Chemical and physical data
- Formula: C_{13}H_{12}N_{2}O
- Molar mass: 212.252 g·mol^{−1}
- 3D model (JSmol): Interactive image;
- SMILES CC1=NC=CC2=C1NC3=C2C=C(C=C3)OC;
- InChI InChI=1S/C13H12N2O/c1-8-13-10(5-6-14-8)11-7-9(16-2)3-4-12(11)15-13/h3-7,15H,1-2H3; Key:XYYVPBBISSKKQB-UHFFFAOYSA-N;

= 6-Methoxyharman =

6-Methoxyharman, also known as isoharmine, is a β-carboline and harmala alkaloid. It is an analogue of other β-carbolines like harman and 6-methoxyharmalan. The compound has been found to be naturally occurring in Peganum harmala and Virola species such as Virola cuspidata and Virola elongata.
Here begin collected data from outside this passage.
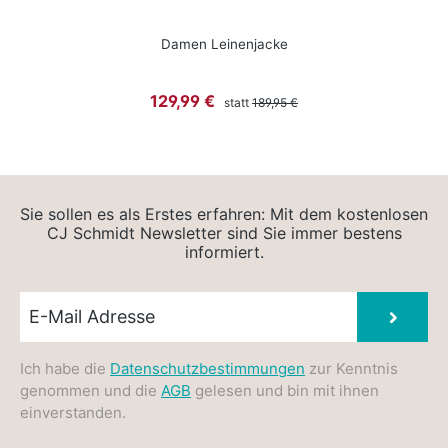
Damen Leinenjacke
Regulärer Preis:
Verkaufspreis:
129,99 €
statt
189,95 €
Sie sollen es als Erstes erfahren: Mit dem kostenlosen
CJ Schmidt Newsletter sind Sie immer bestens
informiert.
Newsletter E-Mail
Absen
Ich habe die
Datenschutzbestimmungen
zur Kenntnis
genommen und die
AGB
gelesen und bin mit ihnen
einverstanden.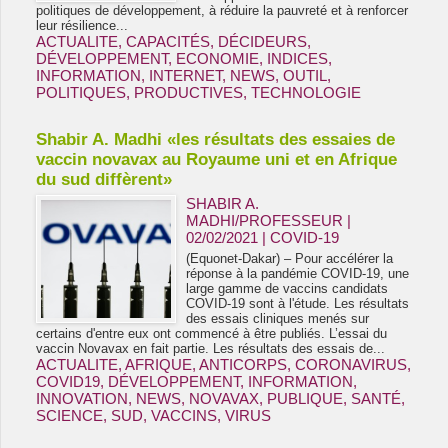
politiques de développement, à réduire la pauvreté et à renforcer
leur résilience...
ACTUALITE
,
CAPACITÉS
,
DÉCIDEURS
,
DÉVELOPPEMENT
,
ECONOMIE
,
INDICES
,
INFORMATION
,
INTERNET
,
NEWS
,
OUTIL
,
POLITIQUES
,
PRODUCTIVES
,
TECHNOLOGIE
Shabir A. Madhi «les résultats des essaies de
vaccin novavax au Royaume uni et en Afrique
du sud diffèrent»
SHABIR A.
MADHI/PROFESSEUR |
02/02/2021
|
COVID-19
(Equonet-Dakar) – Pour accélérer la
réponse à la pandémie COVID-19, une
large gamme de vaccins candidats
COVID-19 sont à l'étude. Les résultats
des essais cliniques menés sur
certains d'entre eux ont commencé à être publiés. L’essai du
vaccin Novavax en fait partie. Les résultats des essais de...
ACTUALITE
,
AFRIQUE
,
ANTICORPS
,
CORONAVIRUS
,
COVID19
,
DÉVELOPPEMENT
,
INFORMATION
,
INNOVATION
,
NEWS
,
NOVAVAX
,
PUBLIQUE
,
SANTÉ
,
SCIENCE
,
SUD
,
VACCINS
,
VIRUS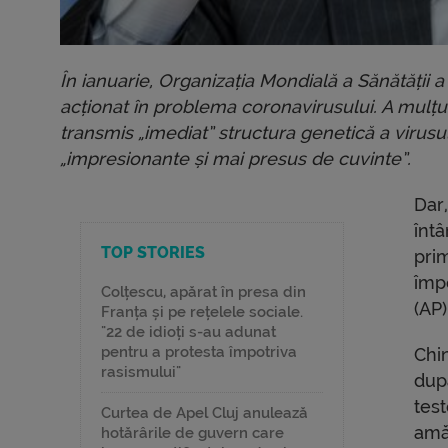
În ianuarie, Organizația Mondială a Sănătății 
acționat în problema coronavirusului. A mulț
transmis „imediat” structura genetică a virusu
„impresionante și mai presus de cuvinte”.
Dar,
întâ
TOP STORIES
prim
împo
Colțescu, apărat în presa din
(AP)
Franța și pe rețelele sociale.
"22 de idioți s-au adunat
pentru a protesta împotriva
Chi
rasismului"
dup
tes
Curtea de Apel Cluj anulează
amă
hotărârile de guvern care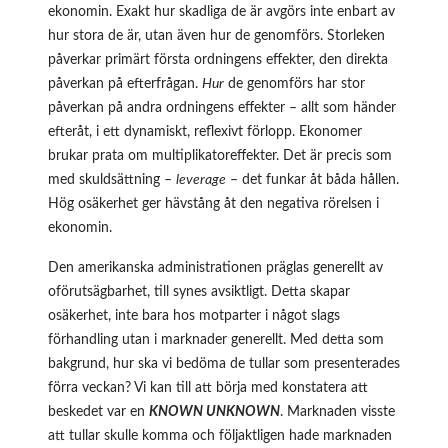
ekonomin. Exakt hur skadliga de är avgörs inte enbart av
hur stora de är, utan även hur de genomförs. Storleken
påverkar primärt första ordningens effekter, den direkta
påverkan på efterfrågan.
Hur
de genomförs har stor
påverkan på andra ordningens effekter – allt som händer
efteråt, i ett dynamiskt, reflexivt förlopp. Ekonomer
brukar prata om multiplikatoreffekter. Det är precis som
med skuldsättning –
leverage
– det funkar åt båda hållen.
Hög osäkerhet ger hävstång åt den negativa rörelsen i
ekonomin.
Den amerikanska administrationen präglas generellt av
oförutsägbarhet, till synes avsiktligt. Detta skapar
osäkerhet, inte bara hos motparter i något slags
förhandling utan i marknader generellt. Med detta som
bakgrund, hur ska vi bedöma de tullar som presenterades
förra veckan? Vi kan till att börja med konstatera att
beskedet var en
KNOWN UNKNOWN
. Marknaden visste
att tullar skulle komma och följaktligen hade marknaden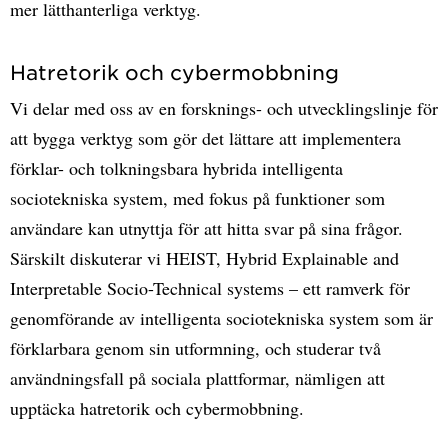
mer lätthanterliga verktyg.
Hatretorik och cybermobbning
Vi delar med oss av en forsknings- och utvecklingslinje för
att bygga verktyg som gör det lättare att implementera
förklar- och tolkningsbara hybrida intelligenta
sociotekniska system, med fokus på funktioner som
användare kan utnyttja för att hitta svar på sina frågor.
Särskilt diskuterar vi HEIST, Hybrid Explainable and
Interpretable Socio-Technical systems – ett ramverk för
genomförande av intelligenta sociotekniska system som är
förklarbara genom sin utformning, och studerar två
användningsfall på sociala plattformar, nämligen att
upptäcka hatretorik och cybermobbning.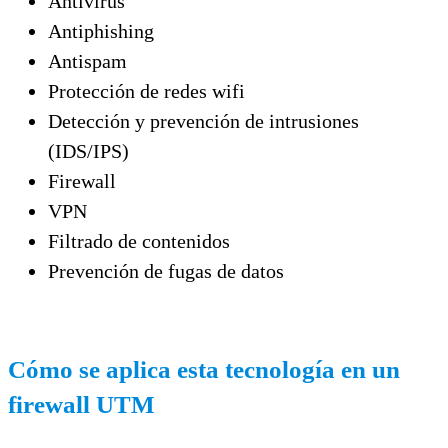
Antivirus
Antiphishing
Antispam
Protección de redes wifi
Detección y prevención de intrusiones
(IDS/IPS)
Firewall
VPN
Filtrado de contenidos
Prevención de fugas de datos
Cómo se aplica esta tecnología en un
firewall UTM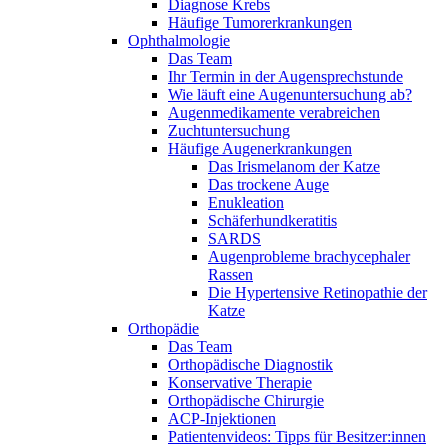
Diagnose Krebs
Häufige Tumorerkrankungen
Ophthalmologie
Das Team
Ihr Termin in der Augensprechstunde
Wie läuft eine Augenuntersuchung ab?
Augenmedikamente verabreichen
Zuchtuntersuchung
Häufige Augenerkrankungen
Das Irismelanom der Katze
Das trockene Auge
Enukleation
Schäferhundkeratitis
SARDS
Augenprobleme brachycephaler
Rassen
Die Hypertensive Retinopathie der
Katze
Orthopädie
Das Team
Orthopädische Diagnostik
Konservative Therapie
Orthopädische Chirurgie
ACP-Injektionen
Patientenvideos: Tipps für Besitzer:innen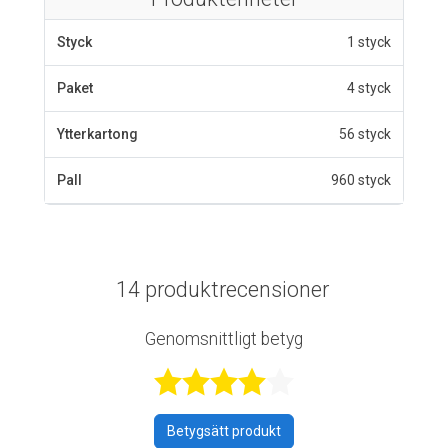
Styck
1 styck
Paket
4 styck
Ytterkartong
56 styck
Pall
960 styck
14 produktrecensioner
Genomsnittligt betyg
Betygsatt 3,8 a
Betygsätt produkt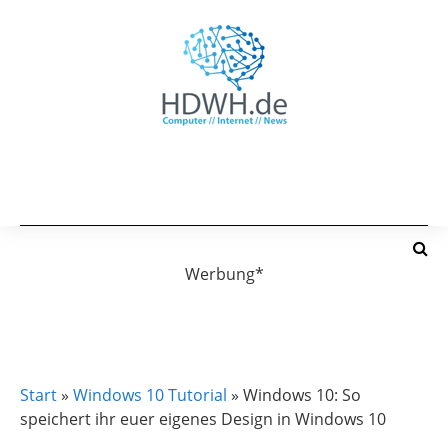
Werbung*
WINDOWS 10
WINDOWS 10 TUTORIAL
Start
»
Windows 10 Tutorial
»
Windows 10: So
speichert ihr euer eigenes Design in Windows 10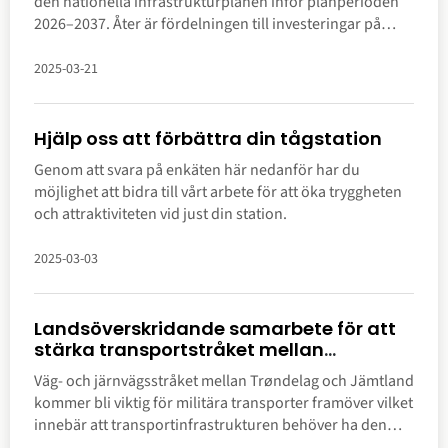
den nationella infrastrukturplanen inför planperioden
2026–2037. Åter är fördelningen till investeringar på
regionala vägar en besvikelse för Jämtland Härjedalen,
menar regionala utvecklingsnämndens ordförande
2025-03-21
Jonas Andersson (S).
Hjälp oss att förbättra din tågstation
Genom att svara på enkäten här nedanför har du
möjlighet att bidra till vårt arbete för att öka tryggheten
och attraktiviteten vid just din station.
2025-03-03
Landsöverskridande samarbete för att
stärka transportstråket mellan
Trøndelag och Jämtland Härjedalen
Väg- och järnvägsstråket mellan Trøndelag och Jämtland
kommer bli viktig för militära transporter framöver vilket
innebär att transportinfrastrukturen behöver ha den
funktionalitet och robusthet som krävs för att fungera. I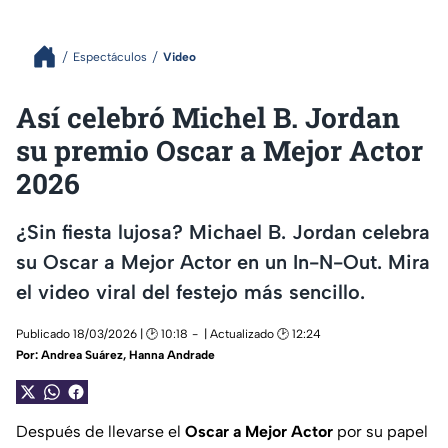
Espectáculos
Video
Así celebró Michel B. Jordan
su premio Oscar a Mejor Actor
2026
¿Sin fiesta lujosa? Michael B. Jordan celebra
su Oscar a Mejor Actor en un In-N-Out. Mira
el video viral del festejo más sencillo.
Publicado 18/03/2026 | 🕑 10:18
| Actualizado 🕑 12:24
Por:
Andrea Suárez
,
Hanna Andrade
Después de llevarse el
Oscar a Mejor Actor
por su papel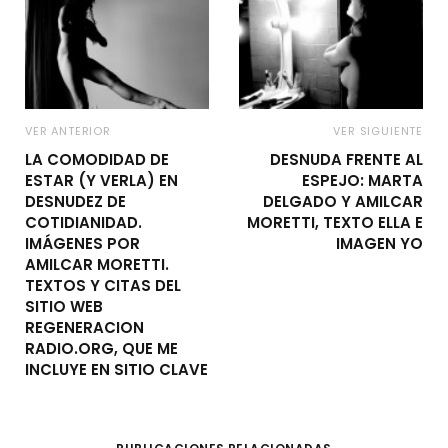
VER ANTERIOR
VER SIGUIENTE
LA COMODIDAD DE
DESNUDA FRENTE AL
ESTAR (Y VERLA) EN
ESPEJO: MARTA
DESNUDEZ DE
DELGADO Y AMILCAR
COTIDIANIDAD.
MORETTI, TEXTO ELLA E
IMÁGENES POR
IMAGEN YO
AMILCAR MORETTI.
TEXTOS Y CITAS DEL
SITIO WEB
REGENERACION
RADIO.ORG, QUE ME
INCLUYE EN SITIO CLAVE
It is a potent monoamine oxidase inhibitor (MAOI). In addition, 6-methoxyharman has been found to bind to serotonin receptors, including the serotonin 5-HT_{2C} receptor (K_{i} = 3,700 nM), but notably not to the serotonin 5-HT_{2A} or 5-HT_{1A} receptors (K_{i} = >10,000). It may potentiate the effects of psychedelic tryptamines like dimethyltryptamine (DMT) via its MAOI activity, for instance when they are used as Virola-containing hallucinogenic snuffs. According to Alexander Shulgin, Claudio Naranjo might have tested the effects 6-methoxyharman in humans, but this is unclear.